Peter mumbled something that convinced nobody.
“You deserve this,” Remus told him severely, and with a flick of his wand, rabbit years were growing out of Peter’s head. Unfortunately, Remus was good at Transfiguration, and Peter was not.
“Aaaargh! You…! You…!” Peter stuttered in anger and threw Sirius’ pillow at Remus.
Frank got a pillow smack in the face.
Sirius tackled Remus who fell backwards onto the already abused Herbology essay.
“You bloody gits!” Frank started hitting both boys with his pillow.
Peter tried to slip away in the confusion, but James saw him.
“Ohh no, you don’t! This is all your fault!” James yanked Peter backwards and promptly got hit with Frank’s pillow. His glasses flew off his face. Unfortunately, James was practically blind without his glasses.
“Enough!!” James roared. “I am the Head Boy, and you will all-“
“That’s it!!! This calls for a-“
“PRANK WAR!” Sirius yelled, happily hitting Remus with his pillow.
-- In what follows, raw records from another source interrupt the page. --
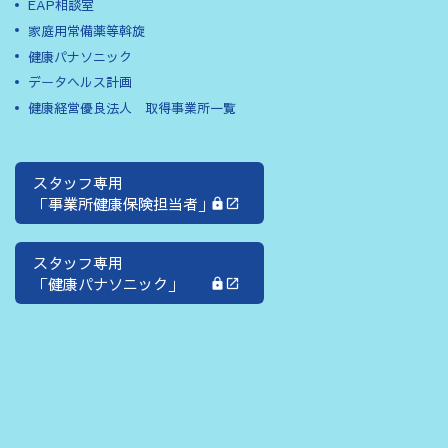
EAP相談室
家庭用常備薬等斡旋
健康パナソニック
データヘルス計画
健康経営優良法人 取得事業所一覧
スタッフ専用
「事業所健康保険担当者」
スタッフ専用
「健康パナソニック」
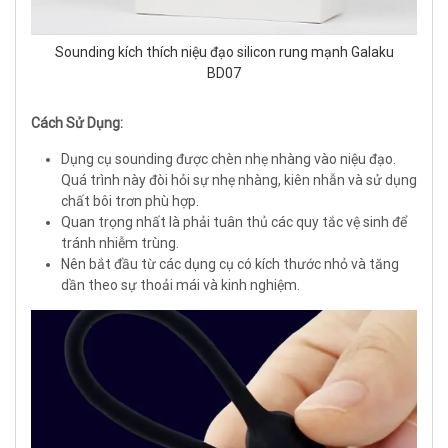
Sounding kích thích niệu đạo silicon rung mạnh Galaku
BD07
Cách Sử Dụng:
Dụng cụ sounding được chèn nhẹ nhàng vào niệu đạo.
Quá trình này đòi hỏi sự nhẹ nhàng, kiên nhẫn và sử dụng
chất bôi trơn phù hợp.
Quan trọng nhất là phải tuân thủ các quy tắc vệ sinh để
tránh nhiễm trùng.
Nên bắt đầu từ các dụng cụ có kích thước nhỏ và tăng
dần theo sự thoải mái và kinh nghiệm.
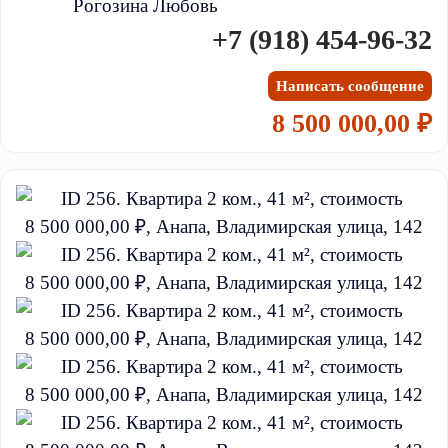
Рогозина Любовь
+7 (918) 454-96-32
Написать сообщение
8 500 000,00 ₽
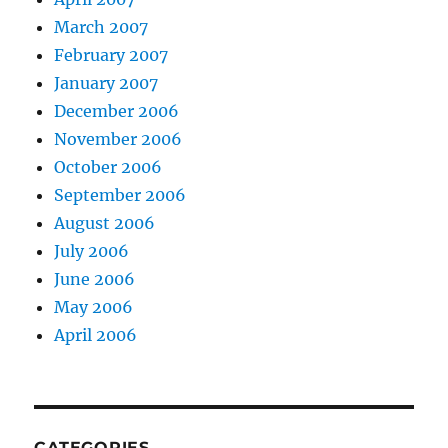
March 2007
February 2007
January 2007
December 2006
November 2006
October 2006
September 2006
August 2006
July 2006
June 2006
May 2006
April 2006
CATEGORIES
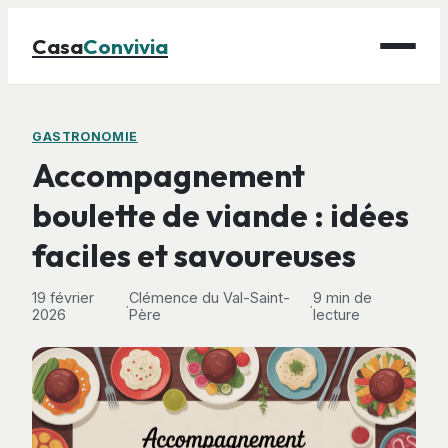
Casa
Convivia
Maison
GASTRONOMIE
Accompagnement
Bricolage
boulette de viande : idées
Déco
faciles et savoureuses
Gastronomie
Jardinage
19 février
Clémence du Val-Saint-
9 min de
·
·
2026
Père
lecture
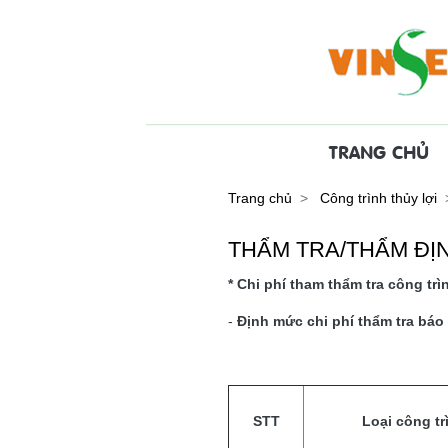
TRANG CHỦ
Trang chủ
Công trình thủy lợi
THẨM TRA/THẨM ĐỊ
* Chi phí tham thẩm tra công trì
-
Định mức chi phí thẩm tra báo 
STT
Loại công tr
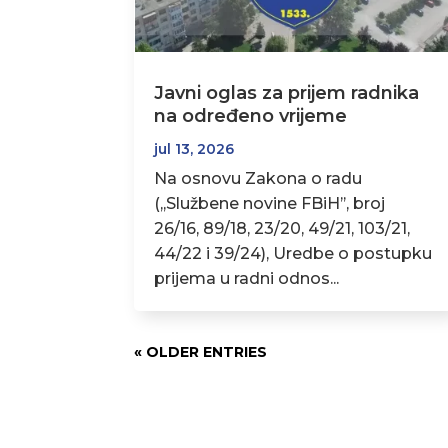
Javni oglas za prijem radnika
na određeno vrijeme
jul 13, 2026
Na osnovu Zakona o radu
(,,Službene novine FBiH’’, broj
26/16, 89/18, 23/20, 49/21, 103/21,
44/22 i 39/24), Uredbe o postupku
prijema u radni odnos...
« OLDER ENTRIES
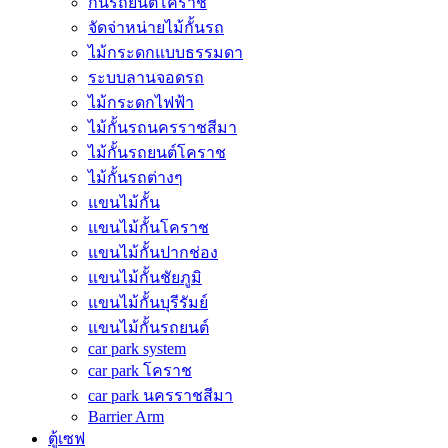
กั้นรถยนต์โคราช
จัดจ่าหน่ายไม้กั้นรถ
ไม้กระดกแบบธรรมดา
ระบบลานจอดรถ
ไม้กระดกไฟฟ้า
ไม้กั้นรถนครราชสีมา
ไม้กั้นรถยนต์โคราช
ไม้กั้นรถต่างๆ
แขนไม้กั้น
แขนไม้กั้นโคราช
แขนไม้กั้นปากช่อง
แขนไม้กั้นชัยภูมิ
แขนไม้กั้นบุรีรัมย์
แขนไม้กั้นรถยนต์
car park system
car park โคราช
car park นครราชสีมา
Barrier Arm
ตู้เซฟ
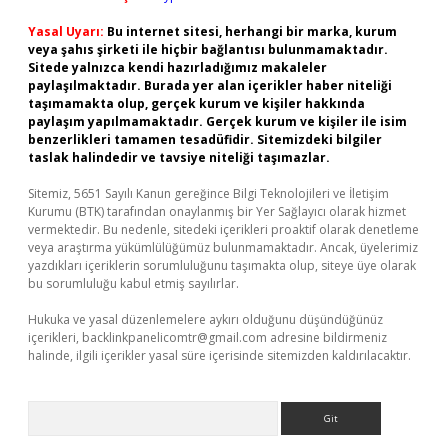
Yasal Uyarı:
Bu internet sitesi, herhangi bir marka, kurum
veya şahıs şirketi ile hiçbir bağlantısı bulunmamaktadır.
Sitede yalnızca kendi hazırladığımız makaleler
paylaşılmaktadır. Burada yer alan içerikler haber niteliği
taşımamakta olup, gerçek kurum ve kişiler hakkında
paylaşım yapılmamaktadır. Gerçek kurum ve kişiler ile isim
benzerlikleri tamamen tesadüfidir. Sitemizdeki bilgiler
taslak halindedir ve tavsiye niteliği taşımazlar.
Sitemiz, 5651 Sayılı Kanun gereğince Bilgi Teknolojileri ve İletişim
Kurumu (BTK) tarafından onaylanmış bir Yer Sağlayıcı olarak hizmet
vermektedir. Bu nedenle, sitedeki içerikleri proaktif olarak denetleme
veya araştırma yükümlülüğümüz bulunmamaktadır. Ancak, üyelerimiz
yazdıkları içeriklerin sorumluluğunu taşımakta olup, siteye üye olarak
bu sorumluluğu kabul etmiş sayılırlar.
Hukuka ve yasal düzenlemelere aykırı olduğunu düşündüğünüz
içerikleri,
backlinkpanelicomtr@gmail.com
adresine bildirmeniz
halinde, ilgili içerikler yasal süre içerisinde sitemizden kaldırılacaktır.
Arama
Why, Frank wasn’t sure.
“Noooo!!” Peter and Frank both howled. They had both got the worst of the pranks the last time.
Needless to say, half an hour later, as five disheveled boys made their way down to dinner, all that was left was a few battered pillows, some strands of something that looked suspiciously like rabbit fur and one extremely crumpled, partially written Herbology essay.